WHAT THE TASK ASKS: Continue the news item below about the German-Japanese research on bonding with nanostructures and metallic glass, starting right after its last sentence.

Sunday, February 28, 2010

Bonding with Nanostructures and Metallic Glass Highlight German/Japanese Collaboration

The Fraunhofer Research Institution for Electronic Nano Systems (ENAS) introduced the first scientific results of a German-Japanese research cooperation together with the Japanese research group of Prof. Dr. Thomas Gessner in the World Premier International Research Center - Advanced Institute for Material Research (short: WPI-AIMR) at the nano tech 2010 in Tokyo/Japan. 

Prof. Gessner, director of Fraunhofer ENAS and president of Center for Microtechnologies at the Chemnitz University of Technology, is one of the Principal Investigators within the framework of WPI-AIMR at the Tohoku University. His researcher group in the thrust Device/System is leaded by Prof. Dr. Yu-Ching Lin. Four researchers and one exchange student from Germany work in this group together.

They focus their investigations on bonding by using nano structures and metallic glass as well as MEMS (micro-electro-mechanical systems) with innovative functional materials. The researchers analyze applications of metallic glass in micro systems. Therefore metallic glass combines desirable attributes like high strength, good wear-resistance and electrical conductivity.
Metallic Glass
Image credit: Advanced Institute for Materials Research 

The German-Japanese cooperation showed the first qualified samples of the novel material for application in micro systems at the nano tech 2010 in Tokyo in February.

COLLECTED MATERIAL:

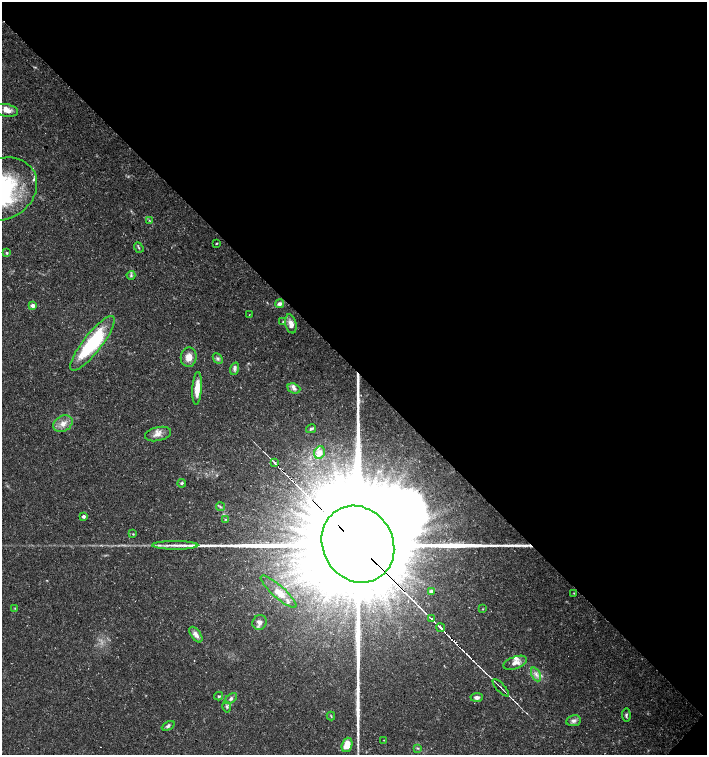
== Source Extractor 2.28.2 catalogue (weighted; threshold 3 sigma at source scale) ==
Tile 8 of 4 x 4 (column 4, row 2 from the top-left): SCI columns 4458-5866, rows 3011-4516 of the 6026 x 6025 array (HDU 1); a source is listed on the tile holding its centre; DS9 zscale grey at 2 x 2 block average (1 PNG px = mean of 2 x 2 image px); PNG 709 x 757 px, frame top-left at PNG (2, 2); each listed source drawn as its Kron ellipse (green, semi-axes under 4 px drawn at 4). Shown black and unused: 49% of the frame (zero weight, under 3 of 5 exposures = <1% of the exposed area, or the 3 px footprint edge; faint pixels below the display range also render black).
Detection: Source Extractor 2.28.2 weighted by HDU 2 'WHT'; one run over the whole footprint, this tile lists its part. Background 0.0583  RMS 0.003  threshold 0.0134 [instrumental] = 3 sigma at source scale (4.5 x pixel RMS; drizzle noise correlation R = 1.50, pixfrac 1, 0.0396/0.0396 arcsec/px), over >= 5 px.
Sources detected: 65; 1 inside a brighter object's white glare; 1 cosmic-ray / hot-pixel residue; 2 long thin detections or spike segments (spike, bleed or trail) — neither listed nor drawn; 8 inside a brighter listed object's ellipse — not listed separately; the other 53 listed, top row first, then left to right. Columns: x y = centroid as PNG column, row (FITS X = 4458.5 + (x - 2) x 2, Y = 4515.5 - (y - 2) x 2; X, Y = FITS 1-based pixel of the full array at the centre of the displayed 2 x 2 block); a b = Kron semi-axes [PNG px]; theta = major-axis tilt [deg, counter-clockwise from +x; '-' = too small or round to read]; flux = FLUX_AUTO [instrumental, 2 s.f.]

EXPECTED ANSWER:
Additionally the Fraunhofer scientists demonstrated possible applications for the printed battery, a common development of the Institute for Print and Media Technology at the Chemnitz University of Technology and the Menippos GmbH. These small, extremely flat and environmental friendly batteries can be used as power source for small displays.

The New York Times Magazine chose the printed battery to one of the five best ideas of the year 2009 in the category technology.

World Premier International Research Center:  The Tohoku University in Sendai belongs to the five selected World Premier International Research Centers (short: WPI) in Japan. The WPI is a project of the Japanese ministry for education, culture, sports, sciences and technology. The WPI-AIMR started in Sendai in October 2007 and is specialized in the multidisciplinary development of novel materials and functional principles.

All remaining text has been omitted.